A neurose para a psicologia analítica é encarada também como um bom sinal, uma vez que aponta, a partir do sintoma, para algo que precisa e quer crescer. Porém, caso este crescimento seja negado, ele acontece inconscientemente e devora o indivíduo. Esse processo é o que Von-Franz(1982) chama de individuação negativa.
O Puer aeternus é justamente este que nega seu destino. Mesmo que saiba o que fazer, nega abandonar a juventude, diferenciar-se da mãe e tornar-se livre para fazer suas próprias escolhas diante do mundo. Assim, ele prova do seu próprio veneno, numa espécie de autofagia devoradora que o levará, consequentemente, à morte.
Dorian Gray e seu (não) desenvolvimento
Agora, podemos finalmente ir para o clímax desta newsletter: a análise da tão caricata personalidade do Menino Dorian. Logo no início da narrativa, Basílio e seu amigo Lorde Henrry entram em uma discussão acerca da beleza e do intelecto, características estas impossíveis de serem carregadas pelo mesmo homem, como afirmado na página 22: “o Gênio dura muito mais que a beleza.”
A perpetuidade da sabedoria em contraste com a degeneração da beleza é um dos problemas que atravessam a narrativa e o conflito do próprio Dorian, que luta pela jovialidade e vida eterna. Algo muito curioso é que ao chegar na segunda metade da vida, Dorian, ainda que mantendo a ideia idealizada de um mundo que construíra para si e a busca pela realização de desejos momentâneos, passa a se ocupar com hobbies e estudos.
Assim, torna-se um colecionador de artefatos antigos, obras de artes, chegando a se interessar pela química, pelo misticismo, pela religião, por pedras preciosas e perfumes.
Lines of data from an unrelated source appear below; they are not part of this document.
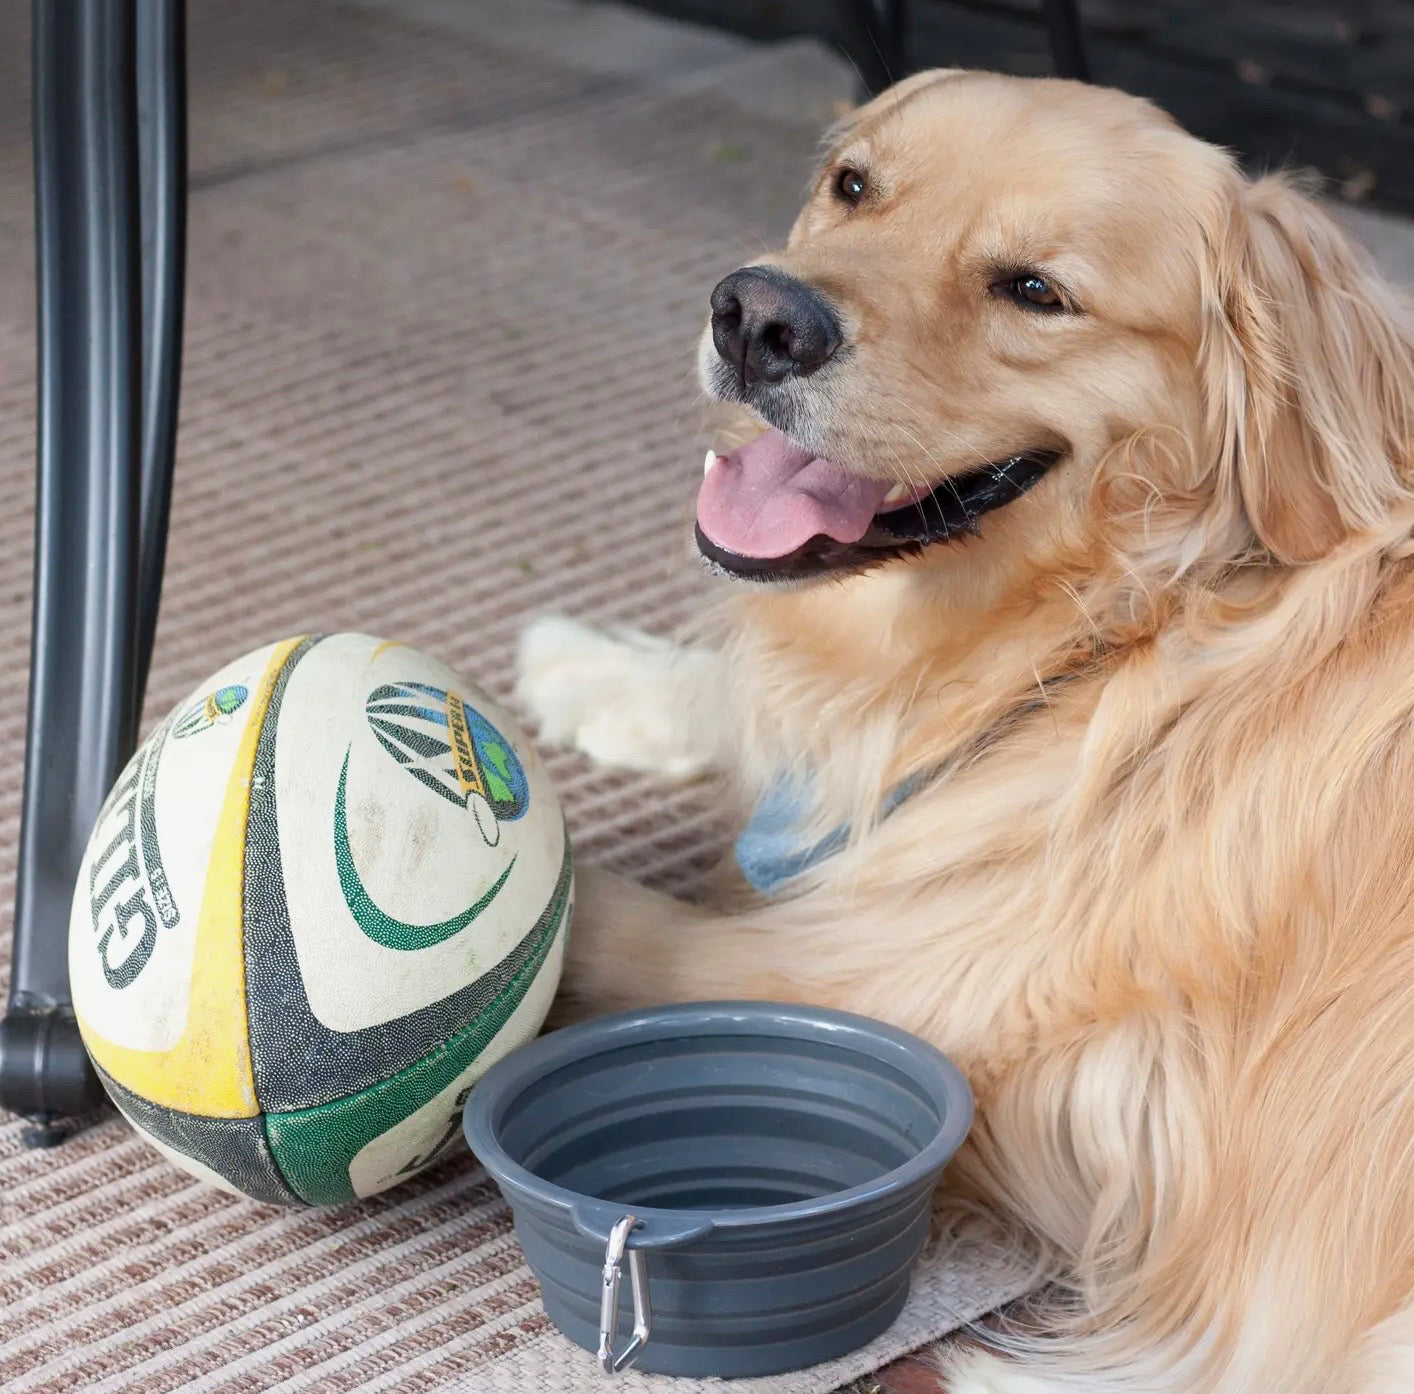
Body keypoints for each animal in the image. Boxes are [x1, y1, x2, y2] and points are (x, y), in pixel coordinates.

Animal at [517, 73, 1414, 1391]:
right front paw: (587, 666)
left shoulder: (899, 985)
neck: (1117, 632)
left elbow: (593, 917)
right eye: (852, 185)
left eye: (1034, 290)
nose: (757, 317)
Essa “troca” de ideais — no caso do repentino interesse de Dorian por temas intelectuais — tão subitamente se dá por conta do que Jung(2014) chamou de enantiodromia. A enantiodromia — nesse caso, vinculada à necessidade de individuação não atendida pela personagem — é quando existe a repressão de aspectos não trabalhados pelo sujeito para o inconsciente e uma espécie de supercompensação. Nesse processo, “quanto mais o nível da carga energética se eleva, tanto mais a atitude repressiva assume um caráter fanático e, como conseguinte, tanto mais se aproxima da conversão desse oposto” (Jung, 2014, p.177).
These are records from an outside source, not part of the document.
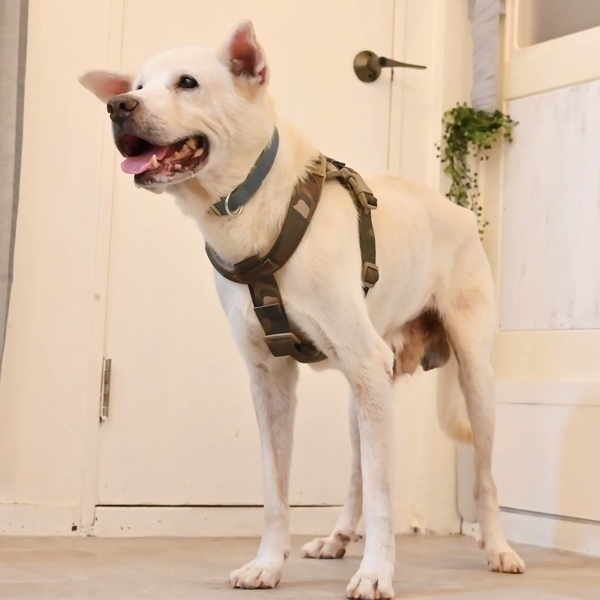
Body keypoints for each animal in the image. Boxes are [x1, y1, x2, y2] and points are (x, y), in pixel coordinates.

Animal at [80, 20, 525, 600]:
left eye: (187, 83)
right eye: (134, 85)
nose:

Ao focar tão desesperadamente em questões intelectuais na tentativa de se esquecer do quadro que envelhece em seu sótão, existe igualmente o crescimento desse conteúdo reprimido que, cedo ou tarde, virá a devorá-lo por inteiro.
Percebam que o destino de Dorian sempre foi ser devorado por si mesmo, pela sua psique, seja por conta da sua personalidade pouco desenvolvida, seja pela negação do seu destino e o não rompimento com o complexo materno.
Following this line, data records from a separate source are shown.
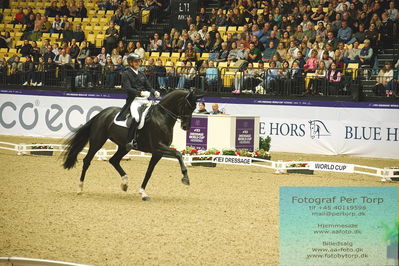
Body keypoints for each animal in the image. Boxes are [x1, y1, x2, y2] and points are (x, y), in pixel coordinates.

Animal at [63, 89, 203, 200]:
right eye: (187, 106)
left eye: (194, 108)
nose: (186, 127)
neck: (161, 117)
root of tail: (101, 114)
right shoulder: (158, 146)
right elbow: (178, 154)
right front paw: (185, 178)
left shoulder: (157, 152)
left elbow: (149, 172)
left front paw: (143, 193)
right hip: (98, 141)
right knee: (87, 160)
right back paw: (80, 188)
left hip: (123, 146)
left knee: (114, 160)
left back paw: (125, 183)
Durante suas crises morais, Dorian prometia se tornar um homem bom. Mas essa intenção unilateral nunca foi verdadeira o suficiente para se tornar possível, uma vez que não existe nesse mundo algo que seja totalmente bom ou totalmente mau. O que existe é a união dos opostos; a boa relação daquilo que domina a consciência com o que foi negado e enxotado para o inconsciente.
Mas a união nunca aconteceu para Dorian.
Finalmente, a autodestruição
Perseguido pelos pecados que acometem sua consciência, Dorian se viu, durante toda sua vida, sob a influência mágica e sobrenatural de criaturas demoníacas: seus complexos não trabalhados. Mantendo-se jovem e fugindo das consequências de suas ações, Dorian foi se tornando cada vez mais neurótico e unilateral.
Quando finalmente volta ao sótão com o plano de destruir seu retrato — o culpado por toda a desgraça em sua vida —, para que assim possa se tornar livre, ocorre aquela cena tão conhecida: ao tentar matar o outro, mata a si mesmo; um ponto final para todo o sofrimento psíquico outrora manifesto. Morte precoce, o preço que se paga pela tal juventude eterna.